Noch unter der alten Bundesregierung wurde im vergangenen Jahr beschlossen, dass Deutschland bis zum Jahr 2045 klimaneutral werden soll. Für eine Branche wie die Glasindustrie, die bislang überwiegend fossile Energien nutzt und deren Anlagen über lange Zeiträume laufen, drängt die Zeit daher.

Wasserstoff oder Strom

Prinzipiell wäre es möglich, statt Erdgas grünen Wasserstoff zu nutzen, um die Glaswannen zu beheizen. Das würde zwar einige Anpassungen der Prozesse erfordern, da Wasserstoff andere Brenneigenschaften hat, es wäre aber wohl technisch machbar. Die Firma Nippon Sheet Glass hat kürzlich in einem Versuch an einem britischen Standort Glas mithilfe von Wasserstoff produziert.

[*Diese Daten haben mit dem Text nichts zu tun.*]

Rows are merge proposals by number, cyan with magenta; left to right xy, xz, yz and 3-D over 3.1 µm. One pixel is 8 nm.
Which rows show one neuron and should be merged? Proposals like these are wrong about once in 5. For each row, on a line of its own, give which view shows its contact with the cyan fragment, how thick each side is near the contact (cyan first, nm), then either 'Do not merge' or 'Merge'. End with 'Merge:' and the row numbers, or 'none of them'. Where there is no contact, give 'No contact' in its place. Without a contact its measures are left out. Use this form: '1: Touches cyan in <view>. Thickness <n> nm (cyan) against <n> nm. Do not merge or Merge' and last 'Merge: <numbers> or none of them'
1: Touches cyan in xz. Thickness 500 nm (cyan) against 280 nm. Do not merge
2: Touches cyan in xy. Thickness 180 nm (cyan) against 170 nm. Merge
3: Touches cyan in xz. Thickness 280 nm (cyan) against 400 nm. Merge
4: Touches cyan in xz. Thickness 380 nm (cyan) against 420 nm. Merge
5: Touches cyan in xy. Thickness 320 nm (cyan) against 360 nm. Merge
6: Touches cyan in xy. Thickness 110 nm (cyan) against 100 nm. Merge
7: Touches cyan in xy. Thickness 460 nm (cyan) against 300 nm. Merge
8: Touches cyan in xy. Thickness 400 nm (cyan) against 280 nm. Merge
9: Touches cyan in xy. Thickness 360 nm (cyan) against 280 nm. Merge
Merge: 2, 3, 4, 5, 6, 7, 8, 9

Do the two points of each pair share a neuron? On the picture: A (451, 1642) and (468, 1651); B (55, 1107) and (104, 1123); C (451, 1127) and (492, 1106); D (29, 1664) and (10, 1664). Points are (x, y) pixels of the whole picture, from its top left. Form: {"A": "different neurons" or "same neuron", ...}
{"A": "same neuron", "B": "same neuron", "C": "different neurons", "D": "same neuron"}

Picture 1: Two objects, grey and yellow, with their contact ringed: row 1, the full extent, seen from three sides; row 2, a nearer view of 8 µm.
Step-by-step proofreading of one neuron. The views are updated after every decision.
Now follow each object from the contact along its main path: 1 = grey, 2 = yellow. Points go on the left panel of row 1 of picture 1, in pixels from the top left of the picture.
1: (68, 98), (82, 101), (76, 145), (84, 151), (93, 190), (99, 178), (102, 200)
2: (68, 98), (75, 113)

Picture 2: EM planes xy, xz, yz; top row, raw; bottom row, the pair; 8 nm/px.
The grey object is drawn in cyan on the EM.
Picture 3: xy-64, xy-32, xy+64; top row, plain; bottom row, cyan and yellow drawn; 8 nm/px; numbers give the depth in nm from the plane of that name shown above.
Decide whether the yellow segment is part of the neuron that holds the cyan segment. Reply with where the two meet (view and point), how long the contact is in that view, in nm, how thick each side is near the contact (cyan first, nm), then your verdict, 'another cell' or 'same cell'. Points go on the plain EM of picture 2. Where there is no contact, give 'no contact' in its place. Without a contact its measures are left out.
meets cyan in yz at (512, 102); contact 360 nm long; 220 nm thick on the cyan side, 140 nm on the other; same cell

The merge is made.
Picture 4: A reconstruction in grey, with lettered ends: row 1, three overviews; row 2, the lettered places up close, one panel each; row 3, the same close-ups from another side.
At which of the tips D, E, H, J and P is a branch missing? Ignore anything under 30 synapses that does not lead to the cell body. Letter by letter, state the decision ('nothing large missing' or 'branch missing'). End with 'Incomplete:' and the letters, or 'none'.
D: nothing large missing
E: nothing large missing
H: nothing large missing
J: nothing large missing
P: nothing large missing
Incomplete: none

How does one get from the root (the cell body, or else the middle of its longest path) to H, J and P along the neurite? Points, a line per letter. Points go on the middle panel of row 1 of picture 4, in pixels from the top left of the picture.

Der Wasserstoff wurde dafür allerdings aufwendig mit Tanklastern angeliefert.

Für einen dauerhaften Einsatz müssten entsprechende Industriebetriebe an Wasserstoff-Netze angeschlossen werden, die es bislang noch nicht gibt. Zudem ist die Nutzung von Wasserstoff vergleichsweise ineffizient. Effizienter wäre es, die Wannen direkt elektrisch zu beheizen. Damit das klimaneutral wird, müsste der Strom natürlich aus sauberen Quellen stammen.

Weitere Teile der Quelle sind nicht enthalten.